Por lo tanto, ya fuera esperando a los visitantes en su encomienda o de pie para ver pasar las procesiones sabía que la distracción era constante y nada la detenía, igualito que a los cambios planeados o imprevistos todo contribuye, se decía. En su tiempo libre también se convertía en turista y visitante. Se mezclaba con el río de gente, entre los colores de las artesanías, saboreaba un buen bocado, con una bebida preparada o agua fría simple, se deleitaba con frutas cortadas en los puestos callejeros,  y con una especie de panquecitos hechos con harina de arroz envueltos en papel de estraza con dos trocitos de espigas  que cerraban la masa a modo de una "cajita" de donde tenían su nombre típico. Si tenía mayor antojo podía ir a los restaurantes que lucían balcones adornados con macetas llenas de flores, sombrillas, y cortinas desde donde se veía el quiosco central. Le parecía increíble que se juntara cada día el contraste que vivía con la frase milenaria de que “no hay nada nuevo bajo el sol”. Era un reto para el entendimiento o de plano una mala jugada para la evolución. Detener el tiempo aprisionado en una obra grandiosa, dejarlo correr en el olvido, o retomarlo, pero como en un reloj de arena que se escurre de prisa en un diminuto torrente imparable.
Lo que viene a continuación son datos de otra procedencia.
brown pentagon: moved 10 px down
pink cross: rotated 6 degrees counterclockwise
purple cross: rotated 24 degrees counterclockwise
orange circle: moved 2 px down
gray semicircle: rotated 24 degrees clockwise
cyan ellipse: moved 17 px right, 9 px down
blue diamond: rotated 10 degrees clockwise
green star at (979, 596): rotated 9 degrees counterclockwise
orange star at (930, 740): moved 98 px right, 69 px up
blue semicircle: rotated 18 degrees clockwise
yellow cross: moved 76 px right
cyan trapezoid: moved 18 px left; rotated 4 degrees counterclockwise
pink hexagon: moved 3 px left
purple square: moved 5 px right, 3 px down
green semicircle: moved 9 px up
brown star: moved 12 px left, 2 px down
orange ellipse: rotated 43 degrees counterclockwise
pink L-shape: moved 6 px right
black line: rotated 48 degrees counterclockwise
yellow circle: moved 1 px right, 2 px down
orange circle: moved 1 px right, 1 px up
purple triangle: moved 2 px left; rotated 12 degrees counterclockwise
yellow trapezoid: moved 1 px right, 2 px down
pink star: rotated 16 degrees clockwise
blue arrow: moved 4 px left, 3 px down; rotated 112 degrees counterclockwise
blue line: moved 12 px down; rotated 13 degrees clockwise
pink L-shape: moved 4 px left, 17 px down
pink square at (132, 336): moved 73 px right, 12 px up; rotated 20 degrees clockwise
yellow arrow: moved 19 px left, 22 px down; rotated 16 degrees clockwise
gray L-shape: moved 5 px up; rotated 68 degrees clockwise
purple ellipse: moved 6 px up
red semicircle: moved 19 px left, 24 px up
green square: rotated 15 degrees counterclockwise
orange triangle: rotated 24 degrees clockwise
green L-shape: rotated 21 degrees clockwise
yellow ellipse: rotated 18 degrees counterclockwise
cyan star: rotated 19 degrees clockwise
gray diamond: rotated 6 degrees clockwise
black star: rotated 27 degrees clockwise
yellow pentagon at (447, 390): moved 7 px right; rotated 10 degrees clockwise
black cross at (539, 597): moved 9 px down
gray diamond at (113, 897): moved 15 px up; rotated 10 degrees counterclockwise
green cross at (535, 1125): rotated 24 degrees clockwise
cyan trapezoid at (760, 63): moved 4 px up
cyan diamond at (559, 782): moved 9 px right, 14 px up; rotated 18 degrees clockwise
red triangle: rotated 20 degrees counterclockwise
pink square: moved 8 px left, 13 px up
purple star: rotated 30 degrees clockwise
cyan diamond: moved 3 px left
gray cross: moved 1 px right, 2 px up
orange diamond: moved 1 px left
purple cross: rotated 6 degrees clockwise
Cuando alguien se interesaba en su conversación el hombre emocionado declaraba: Sea como fuere de acuerdo con los dichos de los abuelos: Que te salga bien tu vida es lo importante. Que tu vida transcurra con felicidad es el ideal. Los visitantes encantados le brindaban una sonrisa, viejos y jóvenes por fin se ponían de acuerdo: Sí hombre hay que estar felices aprovechar esta oportunidad. Como era usual algunos entraban a la capilla, otros se sentaban en el pretil de piedra como aburridos, indiferentes, hasta que salía uno con la propuesta de ir a las callejuelas sugeridas, encontrar construcciones dedicadas a seres misteriosos para conocer algo más. Entonces el anciano los detenía un momento y les decía: Aquí viene a cuento un relato de un visitante que llevado por la vida ingresó a un lugar sagrado en donde un monje le dio la bienvenida; lo acompañó para que prendiera muchas velitas que según le dijo, lo descargarían de todos aquellos que se le unieron sin saberlo, para que él fuera el viajero que al ser visitante de un templo les cumpliera su deseo, y pudieran regresar a su hogar con tranquilidad.  

Dedicado a Taxco de Alarcón en el estado de Guerrero, México, y a mi hermano el menor.